For the past several years the www.OASISnyc.net mapping site has displayed a map of “coastal storm impact zones” in New York City (in addition to the wealth of other mapped data included with OASIS). This coming weekend, it seems like the coastal storm map may be especially useful with city officials bracing for the risk of Hurricane Irene bringing 72 mph winds or more to the NYC region by Sunday.

In 2005, the New York State Office of Emergency Management developed a map of areas that would be at greatest risk of hurricane impacts based on wind speed and other factors. The shorthand for the map is a “SLOSH” map, because the zones of impact are based on NOAA’s “Sea, Lake and Overland Surge from Hurricanes” (SLOSH) model projections of vertical surge heights associated with category 1 – 4 storms.

In 2006, we downloaded the SLOSH data from the NYS GIS Clearinghouse website (metadata here), and used the following color shading to represent the zones:

  • A Category 1 storm (impact areas shown on the map in yellow) means winds of 74-95 mph.
  • A Category 2 storm (impact areas shown on the map in light orange) means winds of 96-110 mph.
  • A Category 3 storm (impact areas shown on the map in dark orange) means winds of 111-130 mph.
  • A Category 4 storm (impact areas shown on the map in red) means winds of 131 mph or more.

Here’s the map:

Through the OASIS website, you can easily enter your address and find out if you’re in an area that might be at greatest risk of the hurricane, depending on how severe the winds are by the time Irene moves up the coast. But the real power of OASIS’s maps is that you can do much more.
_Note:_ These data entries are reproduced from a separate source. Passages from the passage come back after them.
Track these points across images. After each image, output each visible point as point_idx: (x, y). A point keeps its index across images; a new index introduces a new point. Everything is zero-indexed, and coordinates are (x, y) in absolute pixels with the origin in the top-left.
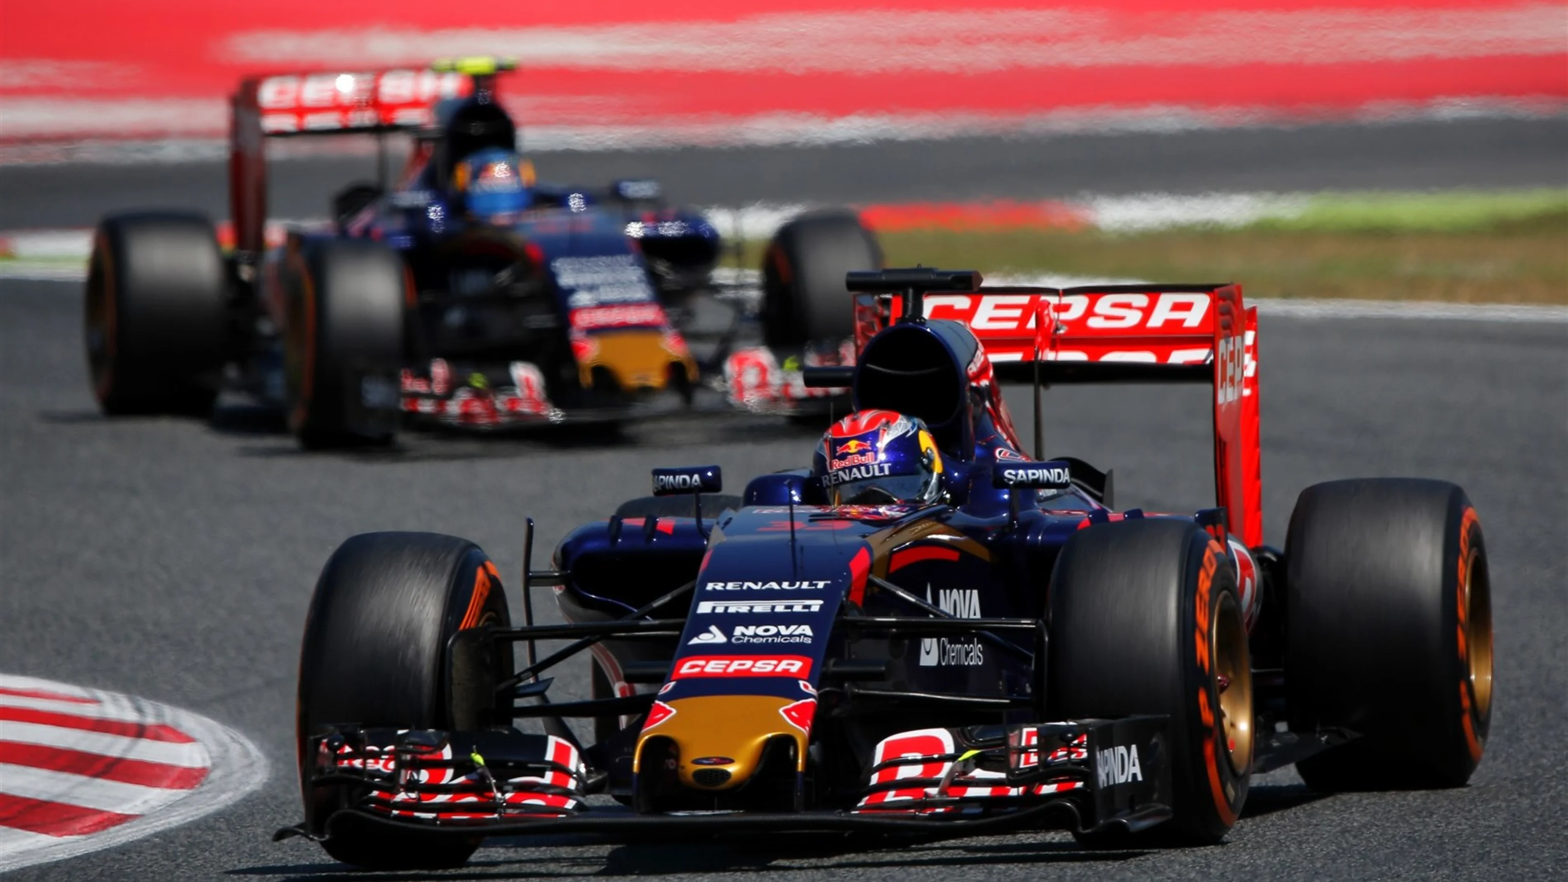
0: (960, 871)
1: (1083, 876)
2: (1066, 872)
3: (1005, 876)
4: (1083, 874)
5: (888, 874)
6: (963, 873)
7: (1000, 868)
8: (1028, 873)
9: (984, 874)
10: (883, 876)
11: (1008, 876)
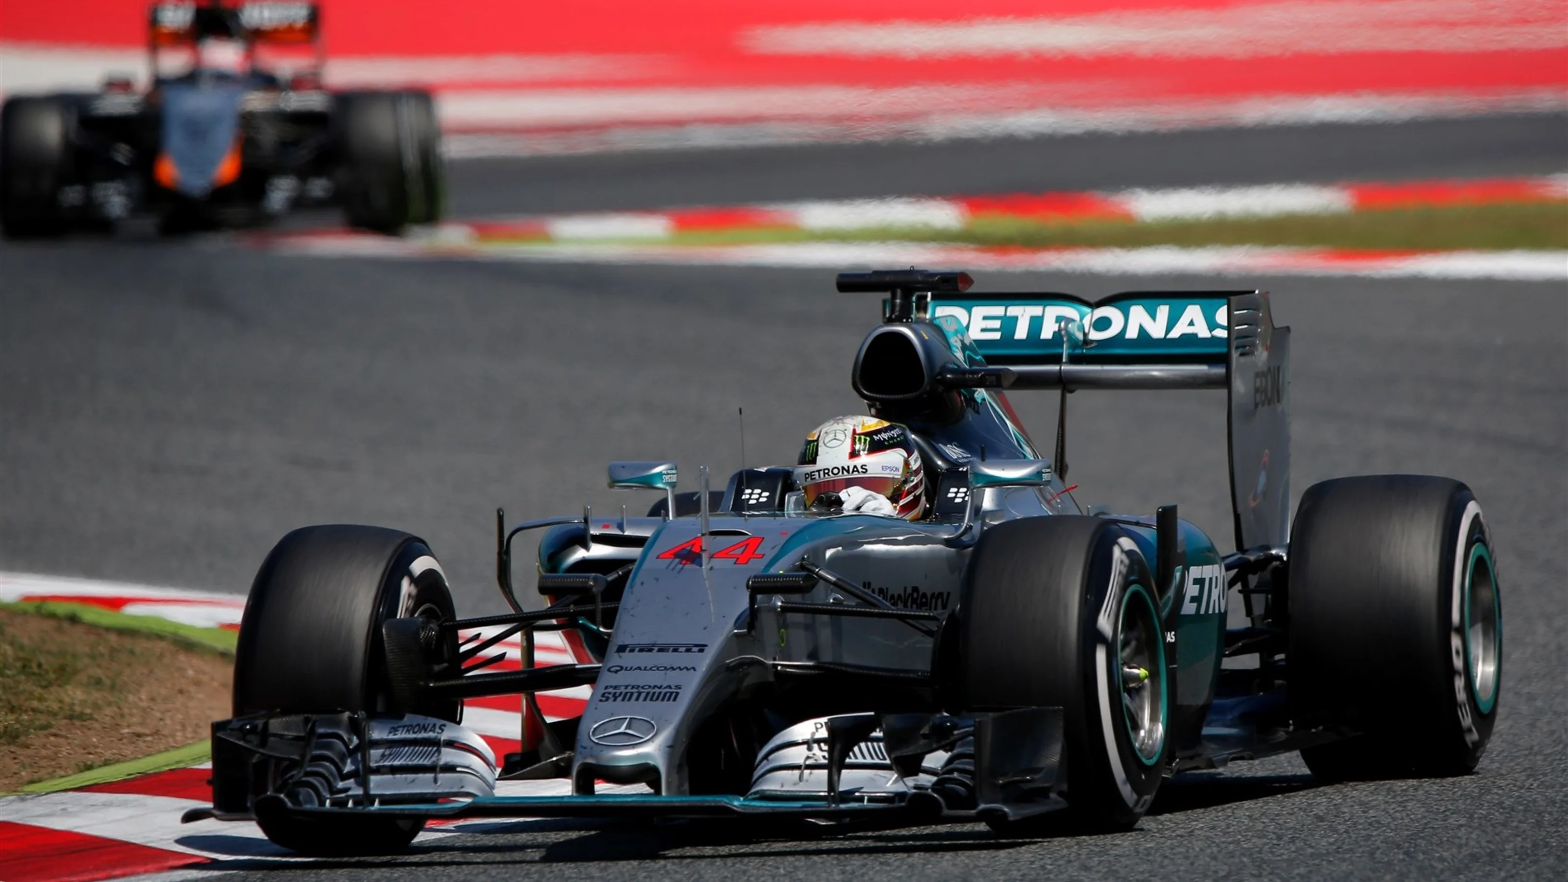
0: (1443, 815)
1: (1561, 821)
2: (1544, 817)
3: (1486, 820)
4: (1560, 818)
5: (1374, 819)
6: (1446, 818)
7: (1481, 813)
8: (1507, 817)
9: (1465, 819)
10: (1369, 821)
11: (1489, 821)
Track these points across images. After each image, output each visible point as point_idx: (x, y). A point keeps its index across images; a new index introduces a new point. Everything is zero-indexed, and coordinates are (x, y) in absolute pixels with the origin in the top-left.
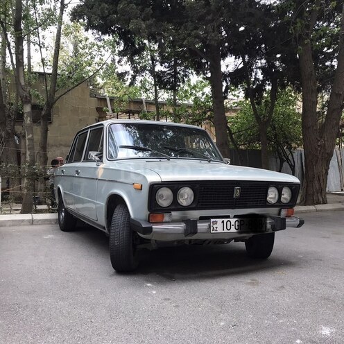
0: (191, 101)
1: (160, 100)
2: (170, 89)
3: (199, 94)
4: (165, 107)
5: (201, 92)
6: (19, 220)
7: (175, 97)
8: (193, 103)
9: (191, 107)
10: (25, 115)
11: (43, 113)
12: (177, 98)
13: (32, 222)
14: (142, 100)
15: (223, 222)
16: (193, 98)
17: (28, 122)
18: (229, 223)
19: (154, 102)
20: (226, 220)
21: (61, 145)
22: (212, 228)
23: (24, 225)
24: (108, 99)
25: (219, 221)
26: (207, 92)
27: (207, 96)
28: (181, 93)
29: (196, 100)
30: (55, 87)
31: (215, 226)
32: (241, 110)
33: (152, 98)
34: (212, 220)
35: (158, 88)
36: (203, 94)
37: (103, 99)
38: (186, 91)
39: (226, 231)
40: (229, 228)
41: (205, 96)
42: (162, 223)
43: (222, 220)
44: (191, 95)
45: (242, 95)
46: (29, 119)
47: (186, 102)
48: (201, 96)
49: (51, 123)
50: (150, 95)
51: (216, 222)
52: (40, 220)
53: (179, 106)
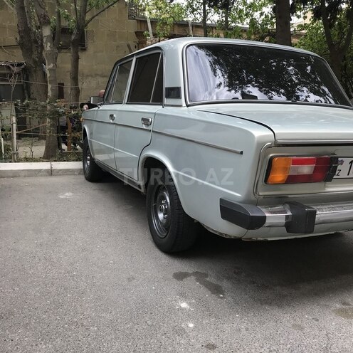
0: (246, 24)
1: (209, 22)
2: (221, 8)
3: (257, 15)
4: (214, 30)
5: (259, 12)
6: (36, 170)
7: (226, 19)
8: (248, 26)
9: (245, 31)
10: (44, 40)
11: (73, 37)
12: (229, 19)
13: (51, 172)
14: (187, 22)
16: (248, 20)
17: (48, 48)
19: (202, 25)
21: (96, 75)
23: (41, 176)
24: (149, 21)
26: (266, 12)
27: (266, 16)
28: (235, 14)
29: (253, 22)
30: (86, 5)
32: (306, 36)
33: (200, 20)
35: (207, 8)
36: (261, 14)
37: (143, 22)
38: (241, 11)
41: (263, 17)
44: (247, 15)
45: (310, 15)
46: (49, 44)
47: (240, 25)
48: (259, 16)
49: (85, 50)
50: (198, 16)
52: (60, 170)
53: (232, 29)
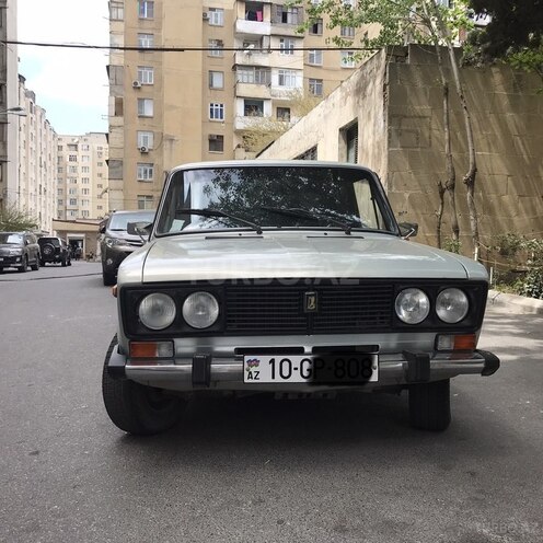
15: (272, 361)
18: (286, 364)
20: (278, 359)
22: (246, 374)
25: (264, 360)
31: (253, 369)
34: (247, 358)
39: (278, 379)
40: (286, 373)
42: (154, 360)
43: (270, 357)
51: (256, 363)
For example, you can:

  • customize the OASIS map to show transit routes, schools, public housing, and libraries in or near the zones;
  • use OASIS’s mapping tools to see areas near the zones that have been recently developed (using the 1996-2010 aerial image timeline tool);
  • zoom in to see individual property boundaries and click on each one to determine ownership, zoning, and land use characteristics; and
  • find out which elected officials represent the area, as well as the local Community Board (good sources for planning and safety resources).

In the images below, I’ve used the aerial timeline slider and the dynamic transparency tool to show recent housing development in an area at risk of impact from a Category 1 storm, along South Beach on Staten Island (at the OASIS website, you can click and drag the name of any map layer in the Legend to the “Transparency Control” box at the bottom of the legend and make it more or less transparent, so the layers underneath can shine through):

Sparse housing near the beach (1996)

Dense housing development (2010)

The zones mapped on OASIS closely mirror the city’s hurricane evacuation zones (mapped here [PDF] and described here). The city also provides a Hurricane Evacuation Zone Finder where you can enter an address and get useful safety tips depending on your zone.

The message: hopefully Irene passes us by, but if not: be prepared. Better safe than sorry.